The youth groups lead our final “God Night” on Sunday. It went pretty well. It was a little scattered and kids who once had parts no longer had them because they didn’t show up to YG the last Sunday in September when Debra had to redo the whole night. That caused some tension.

In Children’s Ministry I am gearing up for Trunk & Treat and I have almost 10 cars. For us, that is GREAT. I am aiming for 15. We are hosting Group’s VBS Jump Start in March and so that is on back burner and always in the back of my mind. The rest is just “routine.” The kids will be learning about Peter & Cornelius in Biblemaniacs and Jesus as Messiah in Children’s Church.

My First Night Solo...

Saturday night I was "thrown to the wolves" and worked my first event alone. It was the last pre-season Sharks game and there were 12,200 expected. A whole lot more than the 4,000 or so that were there for my training day. I got there early, got my employee ID and picked up my info sheet. I made it down to "the cage" for briefing and then went to my spot.

I spent the first part of the night scanning tickets. I encountered my first rude guest toward the end. If you bring in a stroller, you need to check it in (no room in the aisles) and then you may get it when you leave. I was handing the family off to my supervisor when a rather rude season ticket holder made an issue of me helping the family. I was polite, but what I wanted to say was, "If you had shown up 10 minutes ago you wouldn't be rushing to your seats just before the puck drops!"

They then sent me to my section. I was in the upper bowl (woo hoo...I got to see the game!) and had a good section. There were three guys that I had my eye on because they were downing drinks at a fairly good clip...but they stopped at the beginning of the 3rd period. I did my aisle tours, made sure my section observed hockey etiquette and picked up the Gatorade bottle that was a tripping hazzard.

Toward the middle of the 3rd period there was a great fight! They broke it up and then I did my last aisle tour. I came down and was watching the game and all of a sudden I felt absolutely ill. I really thought I was going to be sick. I went downstiars and Shannon, who was kind of floating, was walking by. I asked her to watch my aisle for a minute so I could just splash some water on my face. Just then our scheduling coordinator came by and I spent the next hour in First Aid. I was just really dehydrated. I had only had one can of Coke all day. Ooops! Lesson learned.
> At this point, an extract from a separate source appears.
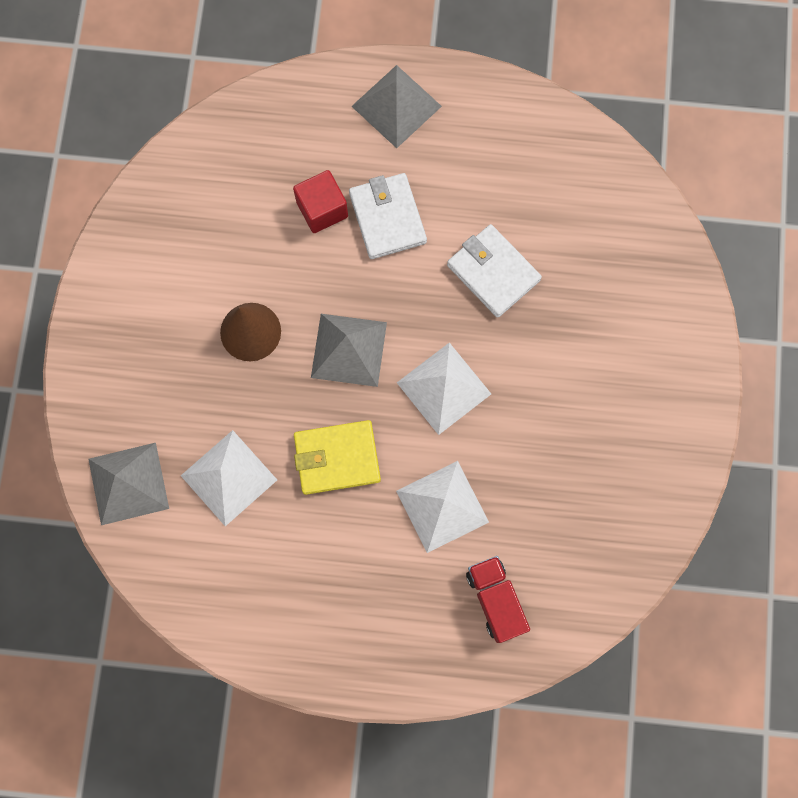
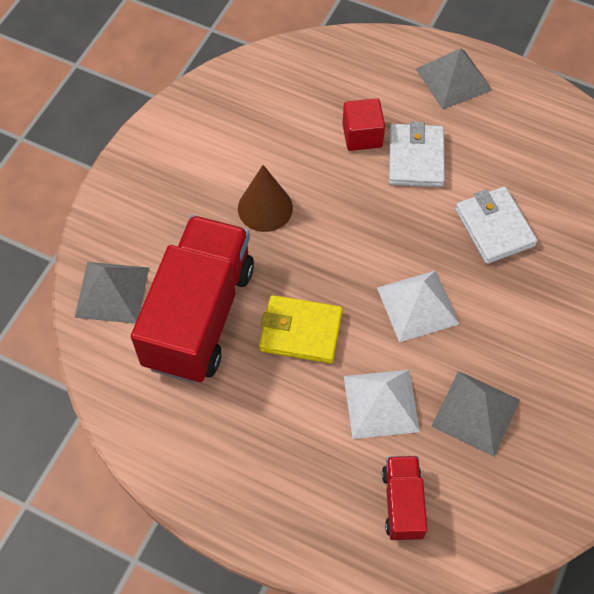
camera: 20 degrees right, 15 degrees down
(228, 477) = (199, 316): white pyramid -> red truck
(349, 350) = (344, 248): grey pyramid -> grey pyramid (476, 413)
There is a bigger picture than Saturdays incident. I know that there is still some food obsession there...I can struggle with what to eat, when to eat, if to eat, etc. I am not beyond throwing food out to make it appear as if I had eaten a meal...but I don't think I realized until then just how much energy/time is still consumed with all of this. That it still remains a lot deeper engrained than I thought. I think it explains why I am not all "rah-rah" about being two years purge free.

I was thinking about it on my way home from Rob's and can honestly say it's not remotely weight related. That always plays a part...but it still continues to amaze me that this is NOT about weight. It comes down to me needing to figure out a way to stop hating food. Actually, it means I have to stop resenting food for being a life sustaining need.